The AI industry is grappling with a significant challenge as the availability of real-world data, which has been crucial for training AI models, is rapidly diminishing. Companies such as OpenAI and Google have relied on scraping data from the internet to fuel their large language models (LLMs) that power various AI applications. However, research firm Epoch AI predicts that textual data could be exhausted by 2028, while increased restrictions on data usage further limit access to valuable training data.
In response to this data scarcity, synthetic data has emerged as a potential alternative. Synthetic data refers to artificially generated data produced by AI systems trained on real-world data.
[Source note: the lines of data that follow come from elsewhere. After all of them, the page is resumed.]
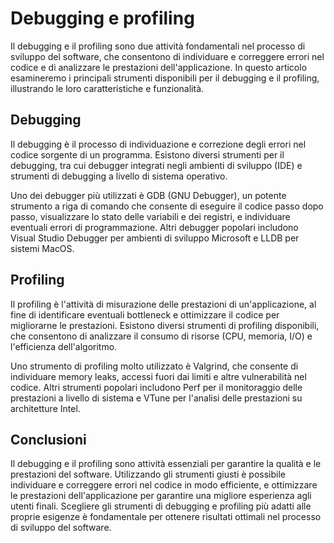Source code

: # Debugging e profiling

Il debugging e il profiling sono due attività fondamentali nel processo di sviluppo del software, che consentono di individuare e correggere errori nel codice e di analizzare le prestazioni dell'applicazione. In questo articolo esamineremo i principali strumenti disponibili per il debugging e il profiling, illustrando le loro caratteristiche e funzionalità.

## Debugging

Il debugging è il processo di individuazione e correzione degli errori nel codice sorgente di un programma. Esistono diversi strumenti per il debugging, tra cui debugger integrati negli ambienti di sviluppo (IDE) e strumenti di debugging a livello di sistema operativo.

Uno dei debugger più utilizzati è GDB (GNU Debugger), un potente strumento a riga di comando che consente di eseguire il codice passo dopo passo, visualizzare lo stato delle variabili e dei registri, e individuare eventuali errori di programmazione. Altri debugger popolari includono Visual Studio Debugger per ambienti di sviluppo Microsoft e LLDB per sistemi MacOS.

## Profiling

Il profiling è l'attività di misurazione delle prestazioni di un'applicazione, al fine di identificare eventuali bottleneck e ottimizzare il codice per migliorarne le prestazioni. Esistono diversi strumenti di profiling disponibili, che consentono di analizzare il consumo di risorse (CPU, memoria, I/O) e l'efficienza dell'algoritmo.

Uno strumento di profiling molto utilizzato è Valgrind, che consente di individuare memory leaks, accessi fuori dai limiti e altre vulnerabilità nel codice. Altri strumenti popolari includono Perf per il monitoraggio delle prestazioni a livello di sistema e VTune per l'analisi delle prestazioni su architetture Intel.

## Conclusioni

Il debugging e il profiling sono attività essenziali per garantire la qualità e le prestazioni del software. Utilizzando gli strumenti giusti è possibile individuare e correggere errori nel codice in modo efficiente, e ottimizzare le prestazioni dell'applicazione per garantire una migliore esperienza agli utenti finali. Scegliere gli strumenti di debugging e profiling più adatti alle proprie esigenze è fondamentale per ottenere risultati ottimali nel processo di sviluppo del software.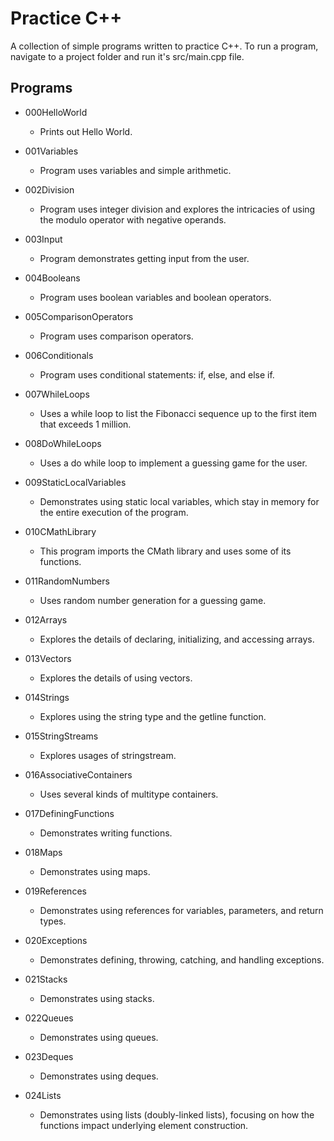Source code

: # Practice C++

A collection of simple programs written to practice C++.
To run a program, navigate to a project folder and run it's src/main.cpp file.

## Programs

- 000HelloWorld
    - Prints out Hello World.

- 001Variables
    - Program uses variables and simple arithmetic.

- 002Division
    - Program uses integer division and explores the intricacies of using the modulo operator with negative operands.

- 003Input
    - Program demonstrates getting input from the user.

- 004Booleans
    - Program uses boolean variables and boolean operators.

- 005ComparisonOperators
    - Program uses comparison operators.

- 006Conditionals
    - Program uses conditional statements: if, else, and else if.

- 007WhileLoops
    - Uses a while loop to list the Fibonacci sequence up to the first item that exceeds 1 million.

- 008DoWhileLoops
    - Uses a do while loop to implement a guessing game for the user.

- 009StaticLocalVariables
    - Demonstrates using static local variables, which stay in memory for the entire execution of the program.

- 010CMathLibrary
    - This program imports the CMath library and uses some of its functions.

- 011RandomNumbers
    - Uses random number generation for a guessing game.

- 012Arrays
    - Explores the details of declaring, initializing, and accessing arrays.

- 013Vectors
    - Explores the details of using vectors.

- 014Strings
    - Explores using the string type and the getline function.

- 015StringStreams
    - Explores usages of stringstream.

- 016AssociativeContainers
    - Uses several kinds of multitype containers.

- 017DefiningFunctions
    - Demonstrates writing functions.

- 018Maps
    - Demonstrates using maps.

- 019References
    - Demonstrates using references for variables, parameters, and return types.

- 020Exceptions
    - Demonstrates defining, throwing, catching, and handling exceptions.

- 021Stacks
    - Demonstrates using stacks.

- 022Queues
    - Demonstrates using queues.

- 023Deques
    - Demonstrates using deques.

- 024Lists
    - Demonstrates using lists (doubly-linked lists), focusing on how the functions impact underlying element
    construction.
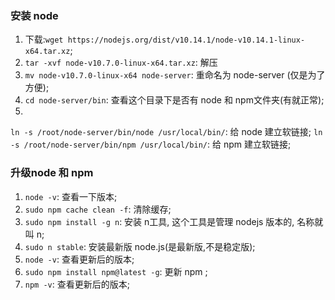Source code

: ### 安装 node
1. 下载:`wget https://nodejs.org/dist/v10.14.1/node-v10.14.1-linux-x64.tar.xz`;
2. `tar -xvf node-v10.7.0-linux-x64.tar.xz`: 解压
3. `mv node-v10.7.0-linux-x64 node-server`: 重命名为 node-server (仅是为了方便);
4. `cd node-server/bin`: 查看这个目录下是否有 node 和 npm文件夹(有就正常);
5. 
`ln -s /root/node-server/bin/node /usr/local/bin/`: 给 node 建立软链接;
`ln -s /root/node-server/bin/npm /usr/local/bin/`: 给 npm 建立软链接;




### 升级node 和 npm
1. `node -v`: 查看一下版本;
2. `sudo npm cache clean -f`: 清除缓存;
3. `sudo npm install -g n`: 安装 n工具, 这个工具是管理 nodejs 版本的, 名称就叫 n;
4. `sudo n stable`: 安装最新版 node.js(是最新版,不是稳定版);
5. `node -v`: 查看更新后的版本;
6. `sudo npm install npm@latest -g`: 更新 npm ;
7. `npm -v`: 查看更新后的版本;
Proponents argue that synthetic data can address the limitations of human-generated data, such as the need for cleaning and labeling. It also offers the tantalizing prospect of generating training data at a lower cost and seemingly infinite scale.
However, the use of synthetic data has sparked a heated debate within the AI community. Some researchers caution that overreliance on synthetic data could lead to AI models being poisoned with poor-quality information, potentially resulting in a collapse of their performance. A recent study by Oxford and Cambridge researchers found that feeding a model with AI-generated data eventually led to the production of nonsensical outputs. They argue that synthetic data should be balanced with real-world data to ensure model effectiveness.
The scarcity of real-world data has prompted more companies to explore the use of synthetic data. Research firm Gartner predicts that by 2024, 60% of data used for developing AI will be synthetically generated. However, critics, including AI analyst Gary Marcus, argue that synthetic data alone cannot address the fundamental limitations of AI systems, such as their inability to reason and plan effectively.
Tech companies have been aggressively pursuing publicly available data to train their AI models, leading to increased restrictions from data owners. OpenAI and Google have even paid substantial sums for access to data from platforms like Reddit and news outlets. However, these sources are also becoming limited, with fewer untapped areas of the textual web available for data collection.
To overcome these challenges, companies like Nvidia and Tencent have developed AI models and tools for generating synthetic data. Startups such as Gretel and SynthLabs have also emerged, specializing in generating and selling specific types of synthetic data. The potential benefits of synthetic data include filling gaps in human-generated data and counteracting biases present in real-world data.
While synthetic data offers some advantages, concerns remain about its potential to undermine AI models. Researchers warn that indiscriminate use of synthetic data during model training can lead to irreversible defects and model collapse. The concept of “Habsburg AI” has been coined to describe the mutation of models heavily trained on AI outputs.
Some companies are exploring the use of hybrid data, combining synthetic and non-synthetic data, to mitigate the risks associated with synthetic data. Scale AI, for example, sees hybrid data as the future. Additionally, alternative approaches, such as neuro-symbolic AI, which combines deep learning models with rule-based logical reasoning, are being explored as potential solutions.